MARKET ANALYSIS IN THE PRESENCE OF INDIRECT CONSTRAINTS AND CAPTIVE SALES

Roman Inderst{dagger} and Tommaso M. Valletti{dagger}{dagger}

Correspondence: {dagger} Goethe University Frankfurt and London School of Economics. E-mail: r.inderst{at}lse.ac.uk

Correspondence: {dagger}{dagger} Imperial College London and University of Rome "Tor Vergata." E-mail: t.valletti{at}imperial.ac.uk. We thank Tambiama Mandiega, Tanja Salem, and Valter Sorana for very useful comments.

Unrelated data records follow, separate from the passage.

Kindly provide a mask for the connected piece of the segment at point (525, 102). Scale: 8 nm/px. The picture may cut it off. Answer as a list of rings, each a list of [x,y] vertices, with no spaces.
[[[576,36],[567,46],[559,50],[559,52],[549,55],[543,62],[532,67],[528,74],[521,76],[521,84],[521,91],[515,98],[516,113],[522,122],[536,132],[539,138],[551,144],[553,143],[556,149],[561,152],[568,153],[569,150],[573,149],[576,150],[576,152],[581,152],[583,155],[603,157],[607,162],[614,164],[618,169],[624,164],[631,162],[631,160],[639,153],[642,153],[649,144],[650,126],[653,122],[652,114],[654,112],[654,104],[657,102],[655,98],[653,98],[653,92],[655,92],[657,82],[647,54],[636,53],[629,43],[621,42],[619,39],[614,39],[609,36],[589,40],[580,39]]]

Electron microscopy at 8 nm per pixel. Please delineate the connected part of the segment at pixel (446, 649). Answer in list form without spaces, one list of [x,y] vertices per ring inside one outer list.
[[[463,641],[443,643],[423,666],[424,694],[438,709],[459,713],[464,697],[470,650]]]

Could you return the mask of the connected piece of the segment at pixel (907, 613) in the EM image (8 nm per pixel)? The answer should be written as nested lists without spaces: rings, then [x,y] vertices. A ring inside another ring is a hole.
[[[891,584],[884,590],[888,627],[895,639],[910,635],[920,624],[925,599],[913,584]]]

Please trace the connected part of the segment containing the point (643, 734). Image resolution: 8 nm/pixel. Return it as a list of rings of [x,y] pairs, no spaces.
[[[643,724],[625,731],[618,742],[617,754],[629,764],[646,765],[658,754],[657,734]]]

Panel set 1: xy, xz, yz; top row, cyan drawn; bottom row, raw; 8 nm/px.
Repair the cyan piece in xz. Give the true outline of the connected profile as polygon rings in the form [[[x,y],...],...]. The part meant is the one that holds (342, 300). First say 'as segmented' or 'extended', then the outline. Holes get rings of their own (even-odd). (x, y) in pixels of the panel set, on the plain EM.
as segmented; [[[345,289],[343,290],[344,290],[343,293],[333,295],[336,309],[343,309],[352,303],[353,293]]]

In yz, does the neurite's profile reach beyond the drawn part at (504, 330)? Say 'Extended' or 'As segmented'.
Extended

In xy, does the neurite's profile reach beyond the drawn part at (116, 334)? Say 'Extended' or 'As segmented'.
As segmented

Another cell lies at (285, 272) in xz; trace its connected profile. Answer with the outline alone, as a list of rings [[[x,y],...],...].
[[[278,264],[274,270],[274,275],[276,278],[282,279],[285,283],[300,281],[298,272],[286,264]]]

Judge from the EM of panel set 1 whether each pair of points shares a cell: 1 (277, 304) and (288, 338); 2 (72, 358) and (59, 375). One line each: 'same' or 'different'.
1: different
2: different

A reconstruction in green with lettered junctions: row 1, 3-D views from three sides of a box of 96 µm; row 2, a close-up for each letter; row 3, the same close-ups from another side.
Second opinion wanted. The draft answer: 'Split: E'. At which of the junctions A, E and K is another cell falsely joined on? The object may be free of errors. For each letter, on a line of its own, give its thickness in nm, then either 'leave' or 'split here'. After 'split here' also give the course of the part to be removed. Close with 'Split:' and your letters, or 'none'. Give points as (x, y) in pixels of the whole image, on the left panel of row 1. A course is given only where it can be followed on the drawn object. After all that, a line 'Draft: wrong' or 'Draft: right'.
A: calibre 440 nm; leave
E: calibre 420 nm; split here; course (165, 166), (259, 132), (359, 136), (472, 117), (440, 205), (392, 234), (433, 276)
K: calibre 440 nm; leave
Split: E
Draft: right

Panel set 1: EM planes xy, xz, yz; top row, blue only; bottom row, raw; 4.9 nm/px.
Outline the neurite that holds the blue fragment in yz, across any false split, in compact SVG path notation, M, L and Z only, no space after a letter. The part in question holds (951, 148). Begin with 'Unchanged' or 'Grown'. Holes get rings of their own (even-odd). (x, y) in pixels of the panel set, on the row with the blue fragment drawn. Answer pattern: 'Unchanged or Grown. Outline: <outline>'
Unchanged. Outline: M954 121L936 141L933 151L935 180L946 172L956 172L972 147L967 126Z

In antitrust cases as well as for regulated industries, the question of how to treat indirect constraint and captive sales correctly has become of major importance in Europe. The (im-)proper treatment of indirect constraints has lead the CFI to overturn the Commission's decision in the proposed merger of Schneider and Legrand. Moreover, with regards to the definition of wholesale broadband access markets, there is an ongoing controversy between the Commission and some National Regulatory Authorities, centering on the question of whether to incorporate indirect constraints already at the stage of market definition. To inform this debate, we present in this article some of the insights from a detailed formal analysis into markets with indirect constraints and captive sales. We show how indirect constraints are appropriately taken into account through the elasticity of derived demand and comment also on the informativeness of concentration measures on both the wholesale and retail market. We further derive insights into when indirect constraints may be more or less important compared with direct constraints. Finally, we also discuss the more practical difficulties that are encountered when analyzing (or estimating) market structures where forward integrated firms also sell to other, competing retail firms.